The S&P 500 was up 146% over the same period.  If you had invested $10,000 in 1993 and used the EMA strategy, you'd have $42,946 today, while buy-and-hold would have left you with $24,600.  Note that the above only captures capital appreciation and excludes dividends.  Thus, the gains are actually greater than stated in both circumstances.  As you can see, this timing strategy had some impressive outperformance over this period which encompassed one of the greatest bull markets of all time and two large bear markets in 2000-2002 and 2008.
Red = S&P 500 buy and hold
Blue = EMA Timing

Similar to other market timing strategies, one can plainly see that it trails buy and hold in continuous bull markets (1993 - 2000).  This is no surprise since being out of the market when it's up virtually every month never helps performance.  Despite this, since EMAs indicate past trends, there were only thee very short periods through 2000 that it indicated to be out of the market, and thus the strategy captured the majority of the gains.

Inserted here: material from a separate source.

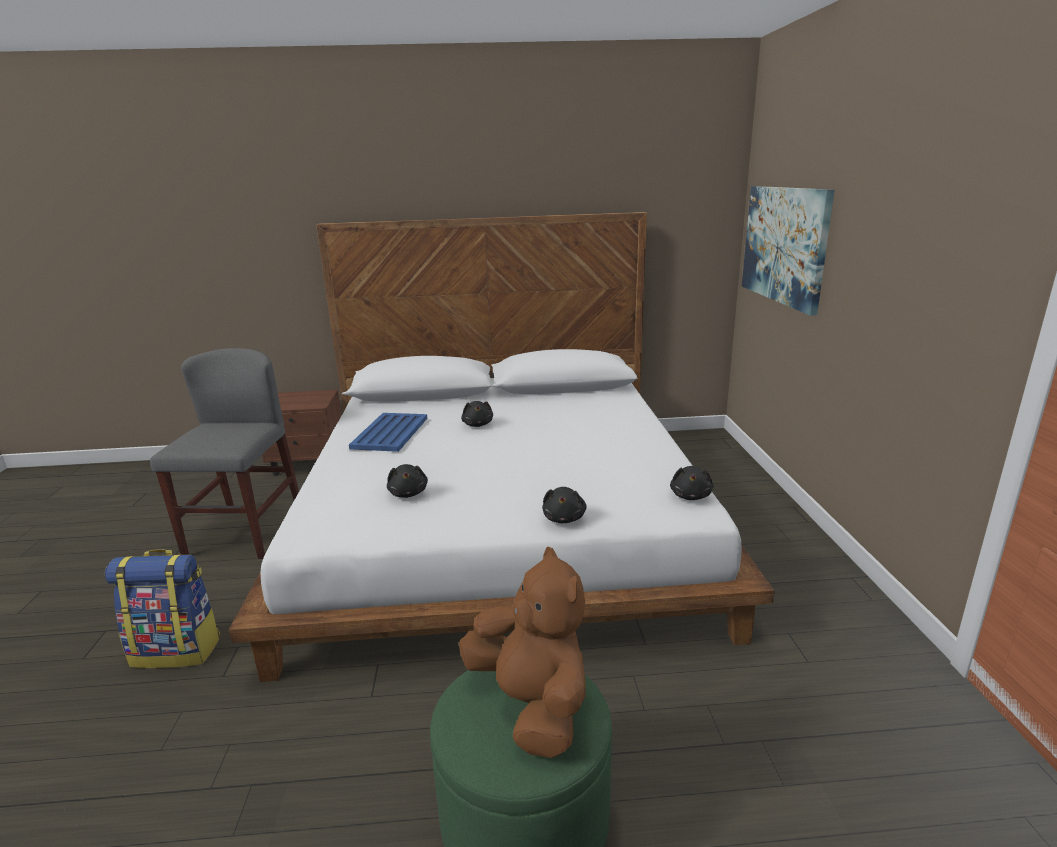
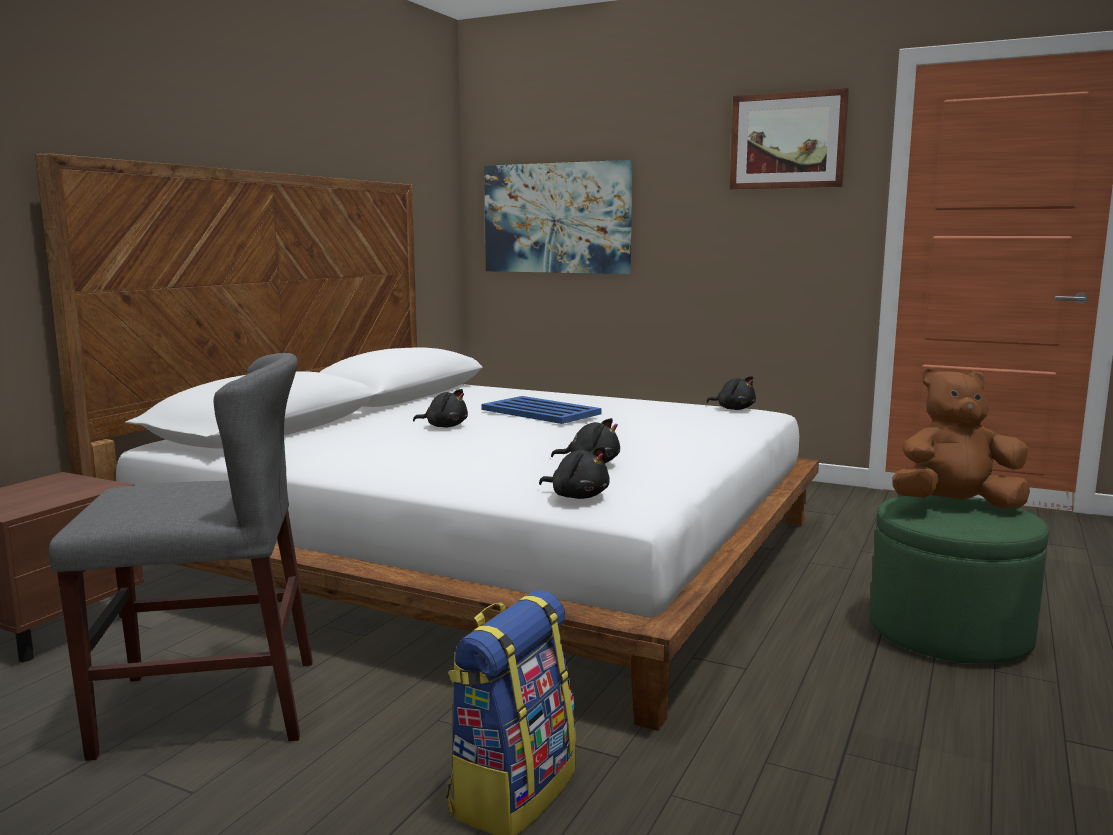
camera: 60 degrees left, 10 degrees down
grey chair [150,348,299,559] -> grey chair turned 135 degrees clockwise [49,353,313,761]
blue tray [349,413,427,452] -> blue tray moved to [481,396,602,424]
black plush toy [542,487,587,523] -> black plush toy moved to [539,446,610,499]
none -> picture [730,88,849,189]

Another performance figure that I like to examine to measure volatility and risk is the year-by-year values.  Of the five years in this sample range wherein the market had a negative return, the EMA strategy outperformed in four of them.  In the two worst years, the EMA considerably outperformed.  In 2002, the S&P was down 21%, while the EMA strategy called for being in the market only about a month the entire year and thus was down a mere 5%.  In the disastrous 2008, the S&P sunk 34%.  The EMA strategy signals a sell right at the beginning of the year and never got into buy territory, so it remained unchanged.  See below for the year-by-year performance with the better performing strategy in green, if applicable.

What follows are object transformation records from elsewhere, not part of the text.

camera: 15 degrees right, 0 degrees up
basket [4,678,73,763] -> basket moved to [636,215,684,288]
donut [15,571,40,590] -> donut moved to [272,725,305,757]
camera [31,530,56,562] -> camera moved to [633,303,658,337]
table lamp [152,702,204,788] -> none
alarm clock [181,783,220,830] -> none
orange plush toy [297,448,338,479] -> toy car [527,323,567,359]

Year Buy and Hold    EMA     Strategy
1993 6.03% 6.03%
1994 -5.11% -10.22%
1995 30.22% 30.22%
1996 16.92% 16.92%
1997 23.62% 23.62%
1998 23.48% 12.29%
1999 15.20% 15.20%
2000 -5.55% -3.94%
2001 -16.04% 0%
2002 -21.43% -5.21%
2003 29.73% 21.60%
2004 6.91% 6.16%
2005 5.87% 5.87%
2006 11.29% 11.29%
2007 1.65% 1.65%
2008 -34.44% 0%
2009 37.76% 18.57%
2010 -3.85% -3.85%
  Total       +146%         +329%

On the other hand, during years the market performed very well, the EMA strategy sometimes underperformed.  There were five years of greater than 20% gains: 1995, 1997, 1998, 2003, 2009.  The EMA strategy got all the gains of '95 and '97.  It captured about half of that in '98, 2/3 of it in 2003, and half in 2009.  Since the strategy is a laggard, if the market was up in a year following a bull market, the EMA never signaled a sell and then captured all the gains.  If, however, the run-up was after a large correction as those that happened in 2000-2002 and 2008, then it took some time for the buy signal to be initiated and the EMA strategy missed some of the uptick.

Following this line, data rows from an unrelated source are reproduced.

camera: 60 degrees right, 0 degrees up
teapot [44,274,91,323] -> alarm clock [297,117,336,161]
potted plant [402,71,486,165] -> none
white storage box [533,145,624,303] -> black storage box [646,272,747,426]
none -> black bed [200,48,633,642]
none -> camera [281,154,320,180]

As a long-term trend indicator, the 50-, 100-, and 200-day exponential moving averages do signal momentum shifts in the market.  This simple strategy had an impressive outperformance of the market during this time period, but there is certainly no guarantee that such a pattern will continue to exist.  Having said that, I think this strategy actually makes more intuitive sense than Sy Harding's Seasonal Timing Strategy (that I explored in this post) and requires very few transactions over a long period.  Its key to success is exiting the market near the relative beginning of huge downturns.  

Furthermore, this strategy is successful during periods of high volatility, while during a sideways market, it would simply signal nothing and thus is the same as buy-and-hold.  It is for that reason, that I like it more than many other timing tactics.  Instead of trying to enter and exit the market frequently at opportune times, this approach only acts when trends have been clearly established.  

Rather than taking these signals without reservation and having them dictate the complete selling of your equity position, I personally could see risking a bit less and selling about half of your equity position and investing in bonds with that half.  That way, it's a combination of a buy-and-hold and market timing strategy.  While no market timing strategy has really shown to outperform the market in all conditions over a lengthy period of time, those risk averse investors who cannot stomach large downturns might consider this simple EMA timing strategy (or simply reduce their equity percentage).